Open AlliBalliBaba opened this issue 5 months ago • 19 comments

This PR adds a new type of worker thread 'task workers'

caddyfile:

frankenphp {
    task_worker path/to/worker/file.php 10 # same config as regular workers
}

from a regular or worker PHP thread:

frankenphp_handle_task('my task'); # send a task

inside of the task worker:

# equivalent to frankenphp_handle_request(), but handling tasks instead
while(frankenphp_handle_task(string $task) { 
    echo $task; // output: 'my task'
}

Allows:

  • Offloading work to a separate threadpool that is started at Init()
  • Just running any script in a loop (even without calling frankenphp_handle_task)
  • Interacting with threads from go via extensions (#1795)

#1795 is also the reason why this feature is marked as experimental for now. Currently tasks are only passed as strings, but it would theoretically be possible to pass anything, even closures (while keeping thread safety in mind).

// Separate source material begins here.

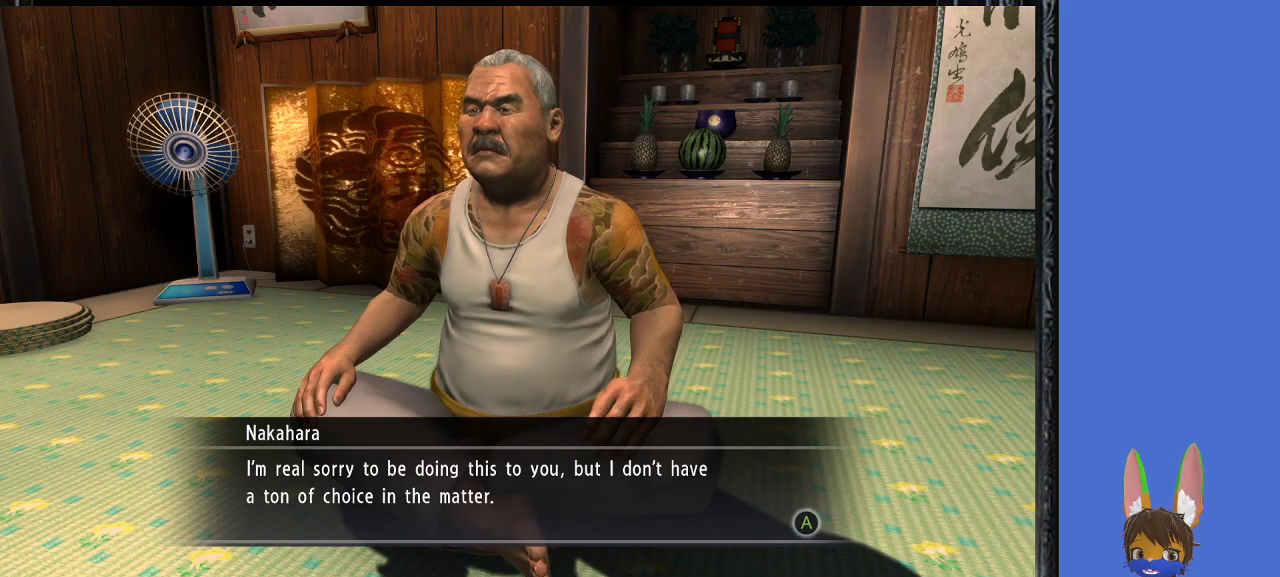
{"buttons": [], "left_stick": "center", "right_stick": "center", "events": []}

AlliBalliBaba avatar Sep 17 '25 20:09 AlliBalliBaba

Couldn't we merge this with #1795?

I'm pretty sure we can optimize #1795 to not parse the request if not provided by adapting what you have done.

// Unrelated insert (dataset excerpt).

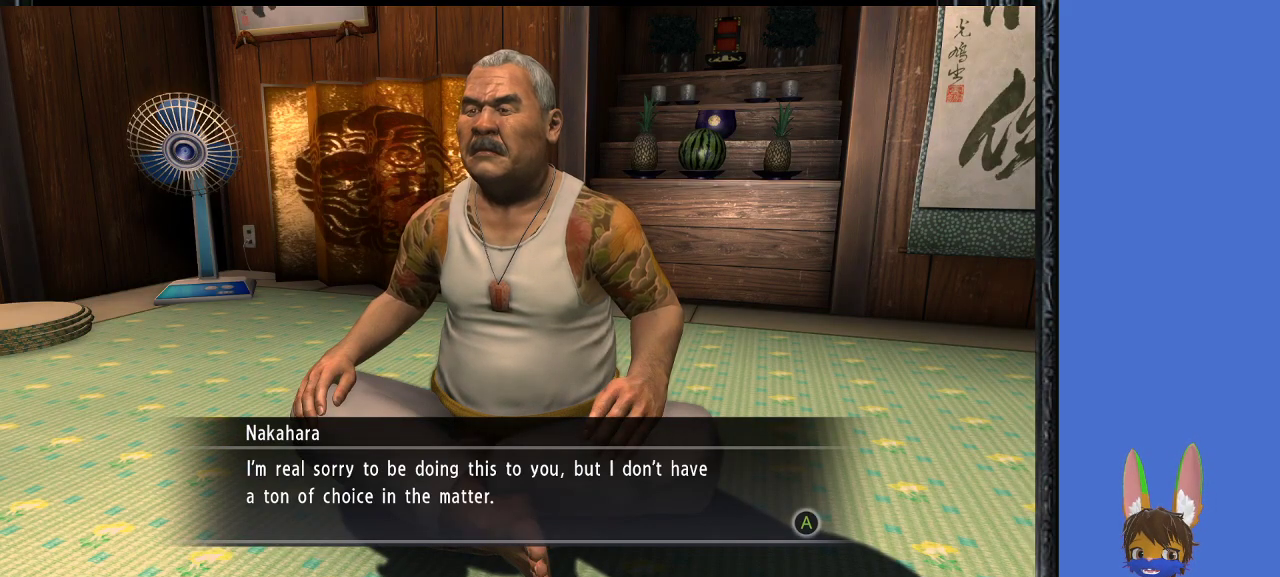
{"buttons": [], "left_stick": "center", "right_stick": "center", "events": [[133, "CROSS", "up"]]}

I like the function allowing to process a message asynchronously. Something like that was on my todolist.

dunglas avatar Sep 18 '25 06:09 dunglas

Yeah we can merge this with the modular threads logic 👍 feel free to adjust the worker as you need it

AlliBalliBaba avatar Sep 18 '25 10:09 AlliBalliBaba

This looks great. That will replace my need for the caddy-supervisor module.

henderkes avatar Sep 18 '25 13:09 henderkes

There are still quite a few points open:

  • passing any zval to dispatchTask
  • returning a zval at the end of the dispatches task
  • documentation
  • using the same logic for 'worker extensions'
  • mechanisms to handle overflowing queues (maybe?)

I'm trying right now to pass any zval. After looking at how it's done in the parallel extension, we probably need to deep copy the values, though it doesn't have to be quite that complicated. Having a secure mechanism to pass zvals between threads might also be quite nice for extensions in general.

We can go ahead with the current state as an initial version and work from there or I can do everything as a big chunk in this PR.

AlliBalliBaba avatar Sep 20 '25 22:09 AlliBalliBaba

I'm trying right now to pass any zval.

I'd think that just like in the parallel extension, it might have some of the same issues? Such as trying to pass an exception through? Can we just use the parallel extension to lean on pre-existing code?

withinboredom avatar Sep 21 '25 15:09 withinboredom

Yeah we probably can, C dependencies are just kind of cumbersome to install and hard to test. We could allow passing anything if ext/parallel is installed, but only allow a string otherwise.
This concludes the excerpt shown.